The association in the first trimester fetus of increased nuchal fluid and aneuploidy was first described more than two decades ago,
2,
3,
4 and this finding has led to the establishment of first trimester aneuploidy screening with NT and biochemical markers. A thickened NT has been correlated with the presence of trisomy 21 (T21) and T21 fetuses have a mean NT thickness of 3.4 mm.
5 In a study involving 654 fetuses with T21, more than half were shown to have an NT ≥3.5 mm.
1 The NT in the normal fetus increases with increasing crown-rump length (CRL) measurement and NT screening has been successfully used to adjust the pregnancy’s aneuploidy a priori risk established by maternal age. This has been one of the most important elements of aneuploidy screening as it resulted in a significant reduction in unnecessary invasive testing on pregnant women with advanced maternal age.
In pregnancies with T21 fetuses, the maternal serum concentration of free β-human chorionic gonadotropin (β-hCG) is about twice as high and pregnancy-associated plasma protein A (PAPP-A) is reduced to half compared to euploid pregnancies
(Table 6.1). Although NT measurement alone identifies about 75% to 80% of T21 fetuses, the combination of NT with maternal biomarkers in the first trimester increases the T21 detection rate to 85% to 95%, while keeping the false-positive rate at 5%.
5,
6 Indeed, in a recent prospective validation study of screening for trisomies 21, 18 and 13 by a combination of maternal age, fetal NT, fetal heart rate and serum free β-hCG
and PAPP-A at 11+0 to 13+6 weeks of gestation in 108,982 singleton pregnancies, T21, 18, and 13 were detected in 90%, 97%, and 92% respectively with a false-positive rate of 4%.

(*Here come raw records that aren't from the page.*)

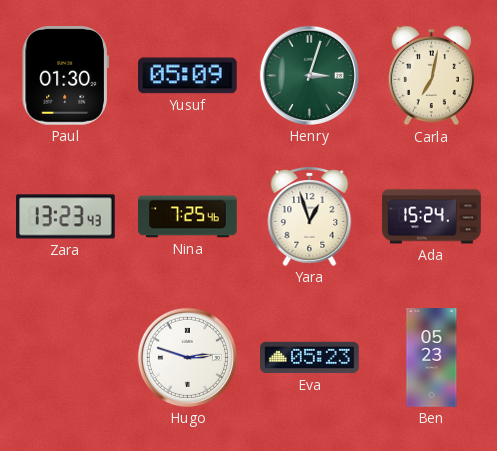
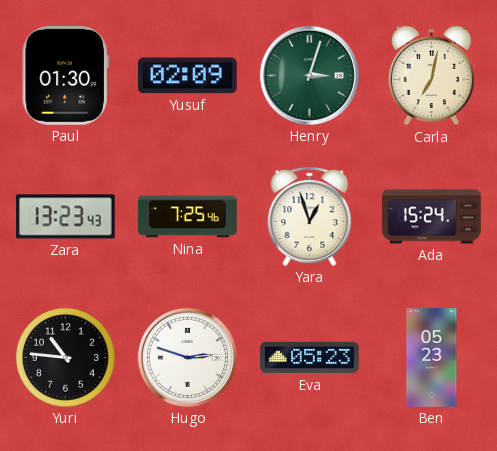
Yusuf: 05:09 -> 02:09
Yuri: none -> 10:46
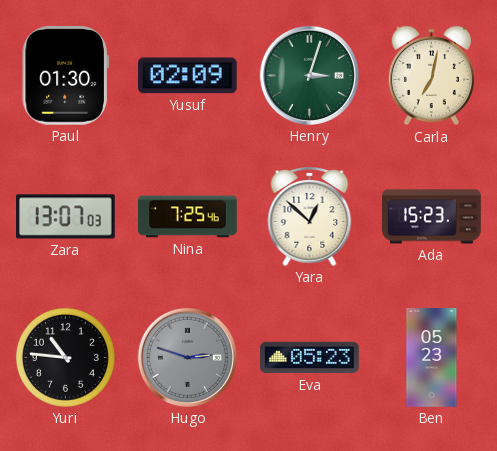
Zara: 13:23 -> 13:07
Yara: 12:57 -> 12:52
Ada: 15:24 -> 15:23
Hugo dial: white -> grey
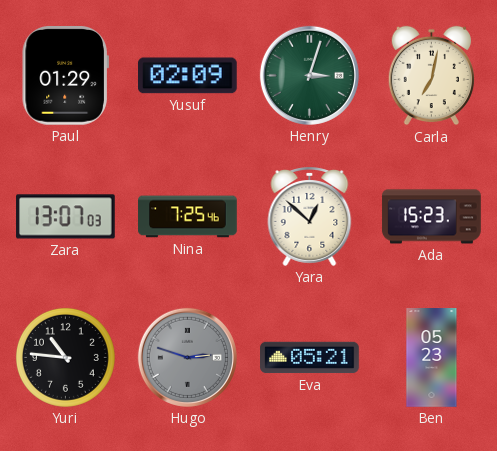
Paul: 01:30 -> 01:29
Eva: 05:23 -> 05:21
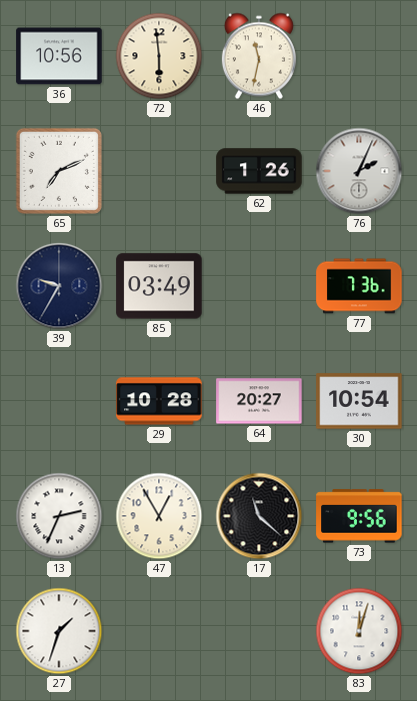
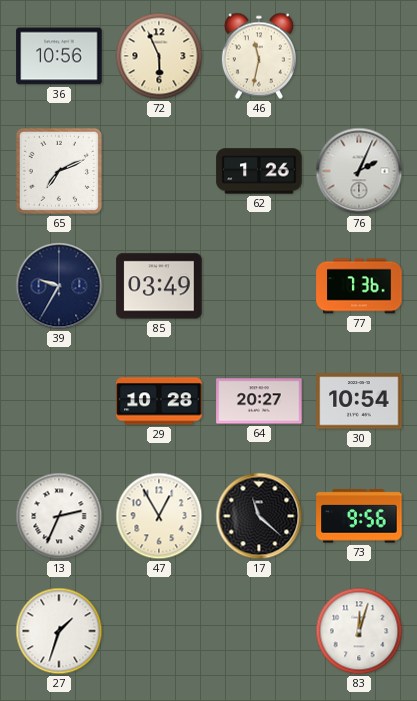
72: 5:59 -> 5:56
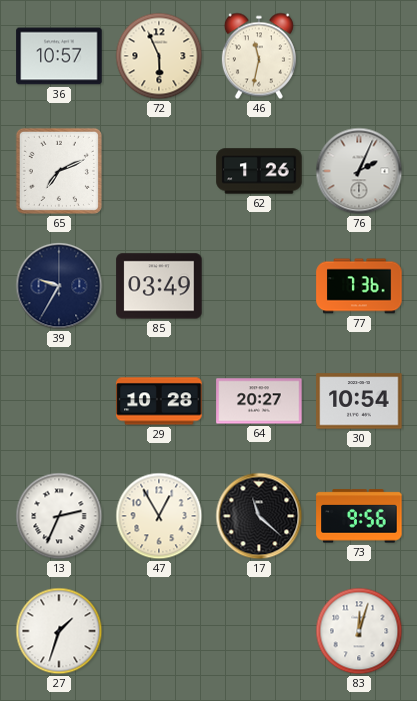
36: 10:56 -> 10:57
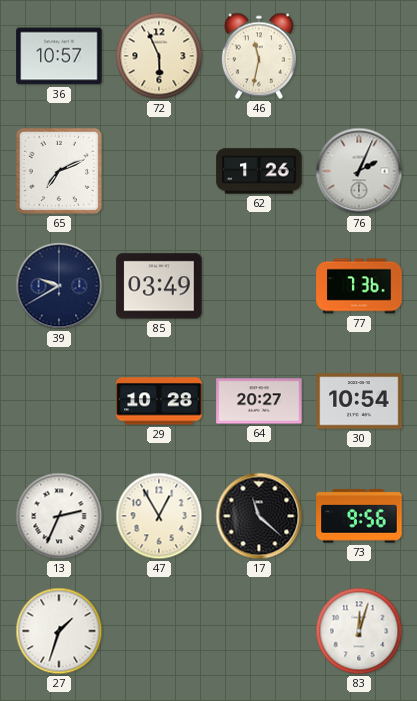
39: 9:35 -> 9:40
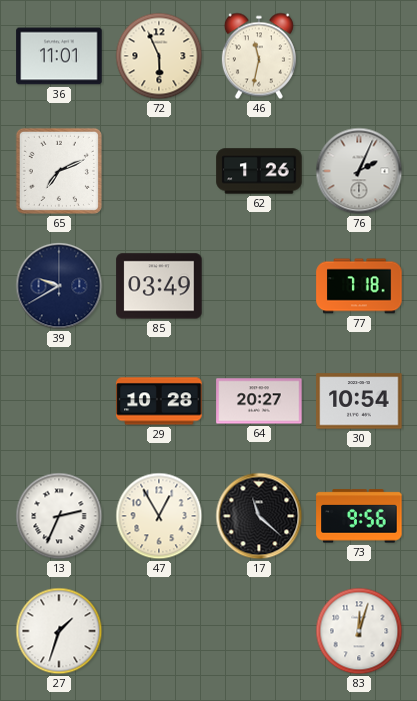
36: 10:57 -> 11:01
77: 7:36 -> 7:18
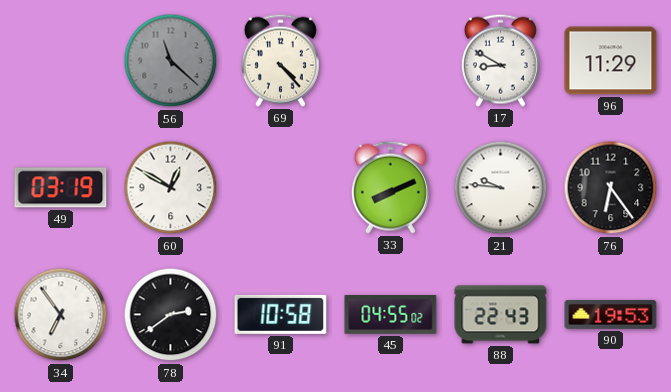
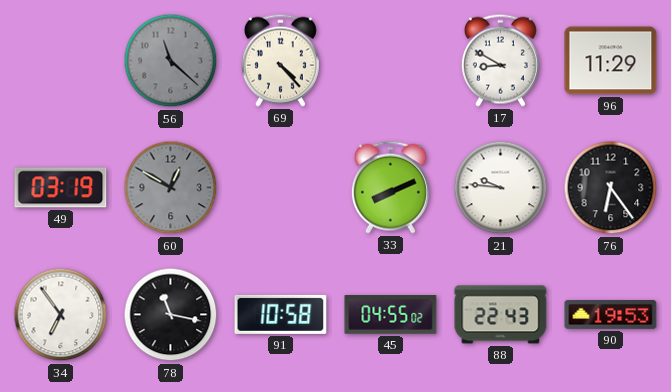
60 dial: white -> grey
78: 2:39 -> 11:17
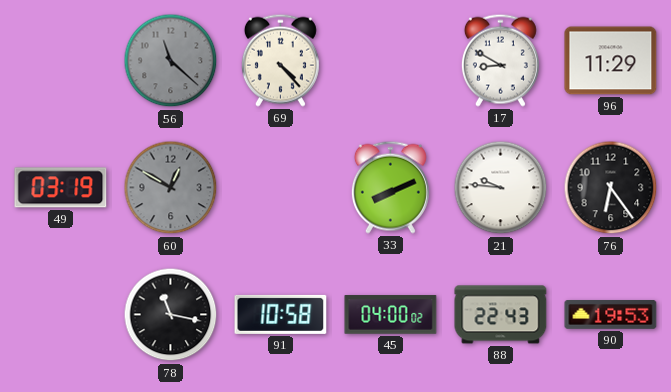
34: 6:54 -> none
45: 04:55 -> 04:00
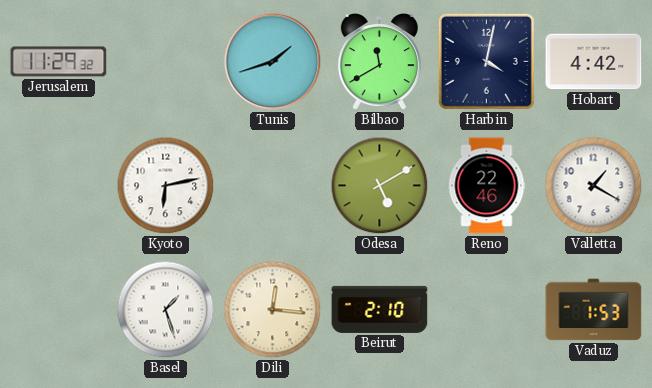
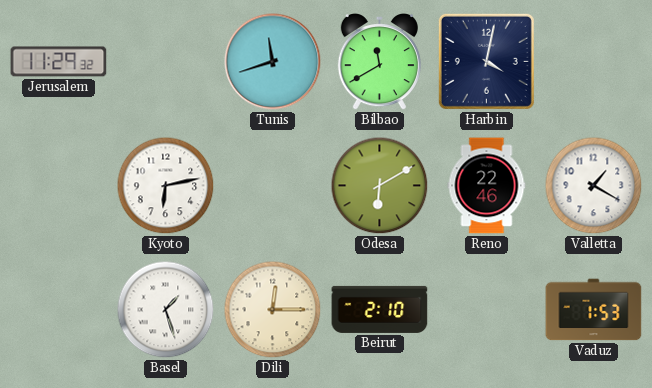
Tunis: 1:42 -> 11:42
Hobart: 4:42 -> none
Odesa: 5:10 -> 6:10
Dili: 12:16 -> 12:15
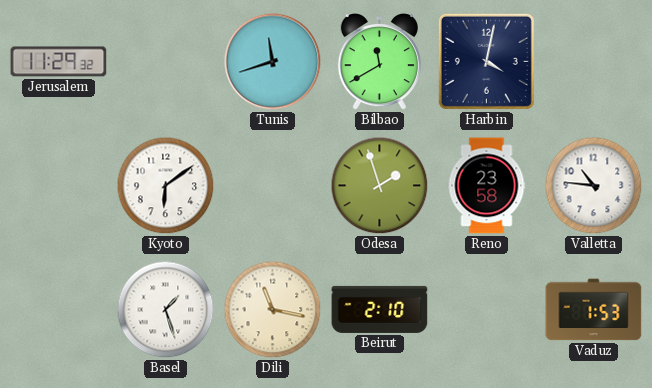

6 Monosomy X was also detected in more than 90% of cases along with more than 85% of triploidies and more than 30% of other chromosomal abnormalities.
6 In addition to NT, other sensitive first trimester ultrasound markers of T21 include absence or hypoplasia of the nasal bone
(Fig. 6.1), cardiac malformations (atrioventricular septal defect) with or without generalized edema
(Figs. 6.2 and 6.3), tricuspid regurgitation
(Fig. 6.4A), aberrant right subclavian artery
(Fig. 6.4B), echogenic intracardiac focus
(Fig. 6.4C), and increased impedance
to flow in the ductus venosus
(Fig. 6.5). First trimester features of fetuses with T21 are listed in
Table 6.2. Additional first trimester findings in T21 fetuses are shown in images in various chapters of this book.